Commensal microbiota regulate renal gene expression in a sex-specific manner

Brittni N Moore, Jennifer L Pluznick

The gut microbiome impacts host gene expression not only in the colon, but also at distal sites including liver, white adipose tissue, and spleen. The gut microbiome also influences the kidney and is associated with renal diseases and pathologies; however, a role for the gut microbiome to modulate renal gene expression has not been examined.
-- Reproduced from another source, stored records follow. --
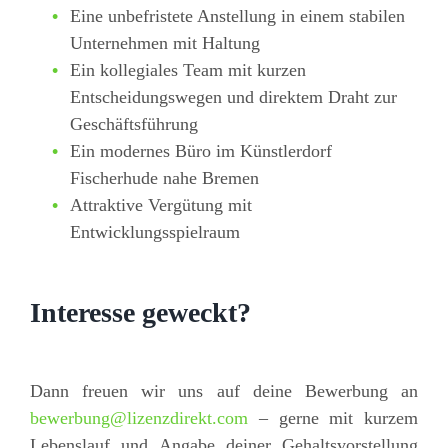
Eine unbefristete Anstellung in einem stabilen
Unternehmen mit Haltung
Ein kollegiales Team mit kurzen
Entscheidungswegen und direktem Draht zur
Geschäftsführung
Ein modernes Büro im Künstlerdorf
Fischerhude nahe Bremen
Attraktive Vergütung mit
Entwicklungsspielraum
Interesse geweckt?
Dann freuen wir uns auf deine Bewerbung an
bewerbung@lizenzdirekt.com
– gerne mit kurzem
Lebenslauf und Angabe deiner Gehaltsvorstellung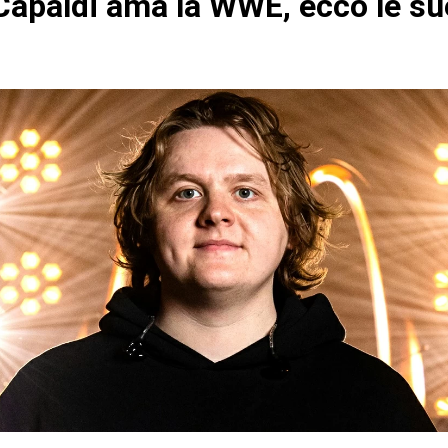
Capaldi ama la WWE, ecco le su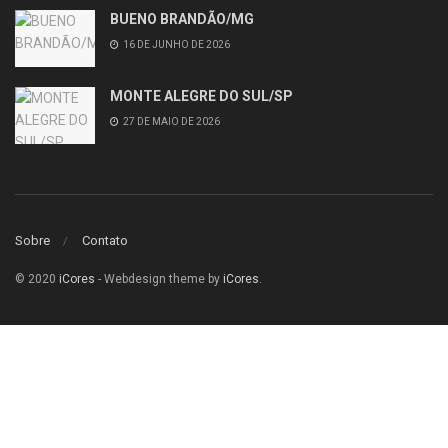
BUENO BRANDÃO/MG
16 DE JUNHO DE 2026
MONTE ALEGRE DO SUL/SP
27 DE MAIO DE 2026
Sobre
Contato
© 2020
iCores
- Webdesign theme by
iCores
.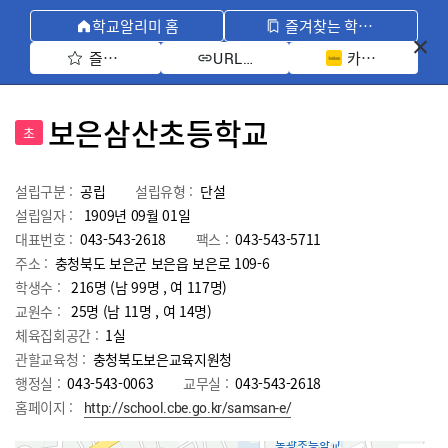
학교알리미 홈
즐겨찾는 학교 모아보기
즐겨찾기 선택
카카오톡 공유 
URL 복사
보은삼산초등학교
초
설립구분 :
공립
설립유형 :
단설
설립일자 :
1909년 09월 01일
대표번호 :
043-543-2618
팩스 :
043-543-5711
주소 :
충청북도 보은군 보은읍 보은로 109-6
학생수 :
216명 (남 99명 , 여 117명)
교원수 :
25명
(남
11
명 , 여
14
명)
체육집회공간 :
1실
관할교육청 :
충청북도보은교육지원청
행정실 :
043-543-0063
교무실 :
043-543-2618
홈페이지 :
http://school.cbe.go.kr/samsan-e/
To determine if microbes modulate renal gene expression, we used whole-organ RNA sequencing (RNA-Seq) to compare gene expression in C57Bl/6 mice that are germ-free (lacking gut microbiota) versus conventionalized (gut microbiota re-introduced using an oral gavage of a fecal slurry comprised of mixed stool). 16S sequencing showed that males and females were similarly conventionalized, although Verrucomicrobia was higher in male mice. We find that renal gene expression is differentially regulated in the presence versus absence of microbiota, and that these changes are largely sex-specific. Although microbes also influence gene expression in the liver and large intestine, most differentially expressed genes (DEGs) in the kidney are not similarly regulated in the liver or large intestine. This demonstrates that the influence of the gut microbiota on gene expression is tissue specific. However, a minority of genes (n=4 in males, n=6 in females) were similarly regulated in all three tissues examined, including genes associated with circadian rhythm (Per1 in males and Per2 in females) and metal binding (Mt1 and Mt2 in both males and females). Finally, using a previously published single cell RNA-Seq (scRNA-Seq) dataset, we assigned a subset of DEGs to specific kidney cell types, revealing clustering of DEGs by cell type and/or sex.